Building a house in Palo Alto

(more photos on my Flickr photo album)

So I've decided to try to blog a bit about my experience building a house in Palo Alto. This is a project that I have been working on for the last 15 months or so. Home building is not something to be taken lightly, this coming from someone who is deep in it now. But, it ranks as one of the best experiences of my life, perhaps apart from getting married to my lovely wife.

My wife and I have been following the real estate market in the bay area, particularly Cupertino and Palo Alto, for about 4 years now. We saw the dot.com market crash, eroding away the landscape that Silicon Valley once was. In theory, it was supposed to work that the housing market would soon follow, and boom it would crash too. Well that never really happened. On the high-end of the scale ($2 million+) in high-end neighborhoods, indeed it did adjust quite a bit. But in many neighborhood (and overall bay area in general), after a bit dip in 2001-2002, the market has been progressively going up.
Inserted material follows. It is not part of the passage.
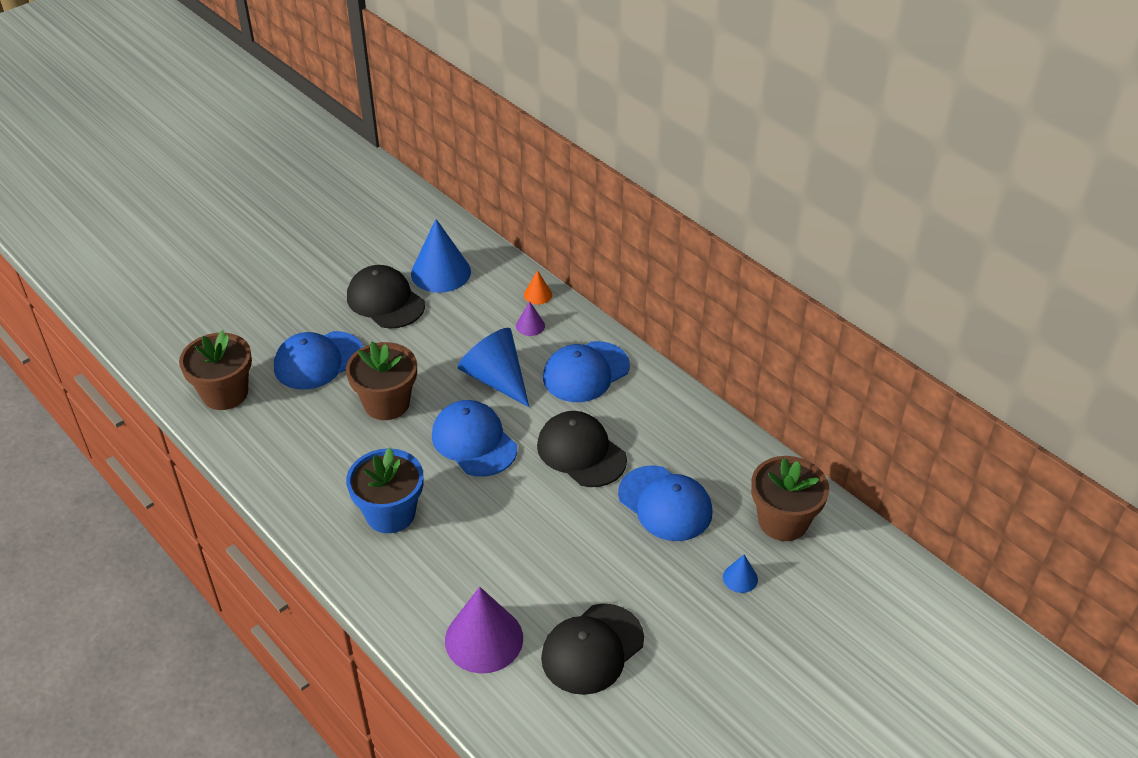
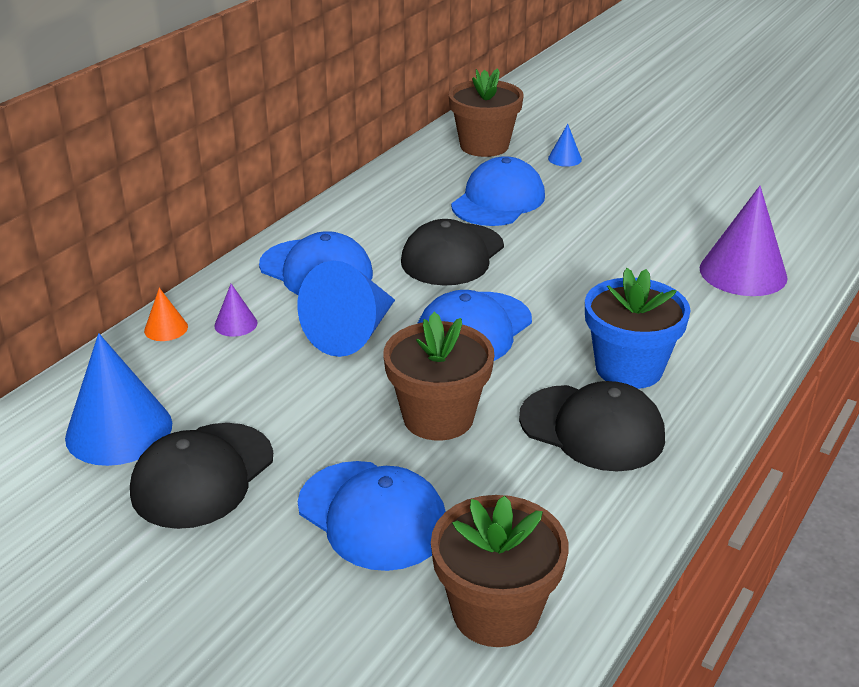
camera: 105 degrees left, 10 degrees down
(592, 649) = (701, 215): black cap -> black cap (592, 428)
Knowing there was no way in hell we could afford what we wanted in Palo Alto, and wanting to live there (lived there for 7 years back in the day), we started scouring PA for fixer-uppers in good neighborhoods. Thanks to our lovely real estate agent from Coldwell Banker, she quickly hooked us up to two properties in mid-town Palo Alto. One turned out to be a real dump (in terms of property location), and the other a charming ranch style house on a quiet street near midtown. We won the bid against 15 other bidders, and off we went.

Palo Alto is not an easy city to build in. But, honestly, the people who work at the building center are gems. This being the first time I ever tried to build a house, I had lots of questions, and needed lots of good advice from professionals. First thing off, I thought I needed to talk to a good architect. In retrospect, the best option was to find and talk in detail to a good builder. Once I found a good builder, in this case RJ Haas in Saratoga, it made a huge difference to the project.

So not to bore you, here's the last 15 months:
- I designed 5 house designs myself using Better homes & Gardens home designer
- Handed off my blueprints to the architect after picking one
- A good 6 months of back and forth reviews with the architect
- City of Palo Alto individual review with the architectural review board (4 months)
- Building permit for the City of Palo Alto (4 months)

Finally we got the building permit this spring, and now around 3 weeks into the construction we have ground cleared, foundation done, and the framing started. More to come!